Лестница вела вниз, а я -медленно плыла в свою собственную пропасть.
Спустившись, я вдруг столкнулась с Василием – он, именно сегодня, в этот вечер решил прогуляться перед сном, и теперь будто вынырнул из тягучей темноты прямо в круги желтоватого фонарного света. Его тёплый, удивлённо-радостный голос ударил в меня, как внезапный прожектор, освещающий место, где ещё миг назад была лишь паника.
– Куда это ты собралась в такое время? – спросил он мягко, но удивлённо. – Почему плачешь? Что случилось?
Я не могла произнести ни слова. Всё тело тряслось, как от лихорадки. Я только подняла руку и указала в сторону тени у стены, где стоял Николай – слабо различимый, словно нарочно прячущийся от света. Василий обернулся, и сияние в его взгляде погасло мгновенно – глаза сузились, плечи напряглись, как у зверя, который внезапно учуял угрозу.
– Ты с ним собралась идти? – его голос стал низким, опасным. – С этим сутенёром?
Я даже моргнуть не успела, как он резко выпрямился, шагнул ближе и обхватил меня за плечи так уверенно, будто мы давно были вместе. Его рука была горячей, живой, сильной – и этой силы в тот момент мне хватило, чтобы не рухнуть прямо на ступеньки. Он наклонился к самому уху и, почти не разжимая зубов, прошептал:
– С ним ты не пойдёшь. Не бойся. И молчи. Я всё решу.
Мы подошли к Николаю. Василий вдруг стал вежливым, почти официальным – поздоровался, спросил, что тот хочет от его девушки. Это «его» прозвучало так убедительно, что даже у меня дрогнуло сердце. Николай, казалось, не ожидал такого поворота события.
– Твоя девушка? – удивлённо произнёс он и начал переминаться, бурчать что-то невнятное.

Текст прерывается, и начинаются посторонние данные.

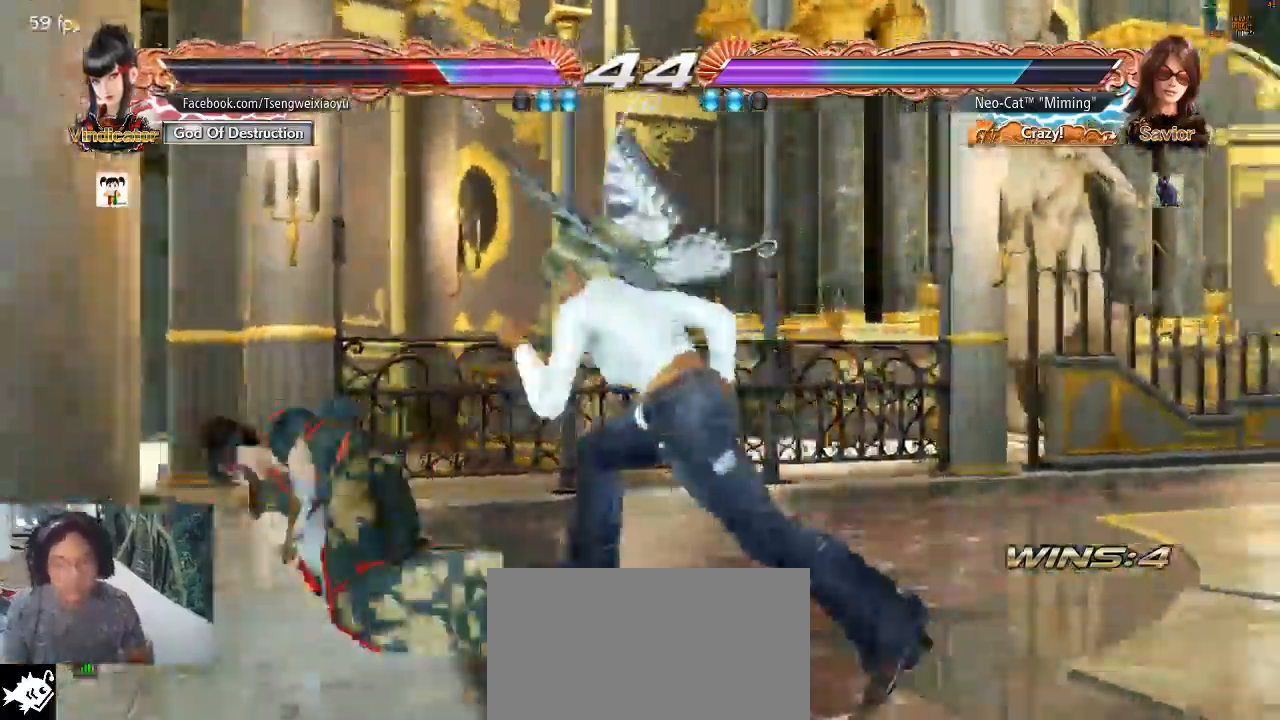
{"dt_ms": 500, "buttons": ["CROSS", "CIRCLE"], "left_stick": "down-left", "events": [[33, "left_stick", "center"], [100, "left_stick", "left"], [267, "left_stick", "right"], [433, "left_stick", "down-left"], [467, "CIRCLE", "down"], [467, "CROSS", "down"]]}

– Подожди меня на входе, – тихо сказал Василий мне, не глядя, и остался с Николаем.
Я ушла, чувствуя, как подкашиваются колени. Их голоса за спиной глухо перекатывались через стены, но слов я разобрать не могла. И, наверное, к лучшему. Позже, спустя месяцы, я спрашивала Василия, что он тогда сказал Николаю – он только усмехался и отмахивался. Но в ту ночь он стал моим ангелом, стоявшим меж мной и пропастью, куда меня толкала собственная мать.
Но в комнату отеля он со мной войти не мог. Там его свет не имел власти.
Когда я поднялась, мать уже ждала – раскалённая, как печь. Она кричала, била посуду, швыряла вещи, шипела сквозь зубы такие слова, от которых хотелось провалиться под пол. Казалось, что она сражается с собственными демонами, и я у этих демонов – мишень.
Так длилось всю ночь. А утром, будто ничего не было, она собрала чемоданы и исчезла на два дня.
Позже выяснилось – ездила к границе встречать Иру, дочь своей подруги из Днепродзержинска. Ира появилась у нас в отеле как человек, сбежавший из своего собственного кошмара: конфликт, парень, нож, прыжок из окна… Ей грозил срок. Мать Иры подделала документы, лишь бы спрятать дочь.
Моя мать уже решила за всех:-через мать Иры увезти мою дочь в Украину: «чтобы не болталась под ногами». А мне, по её расчетам, суждено было «смириться» и уехать с Николаем. А там… кто знает, увижу ли я Владу снова и когда.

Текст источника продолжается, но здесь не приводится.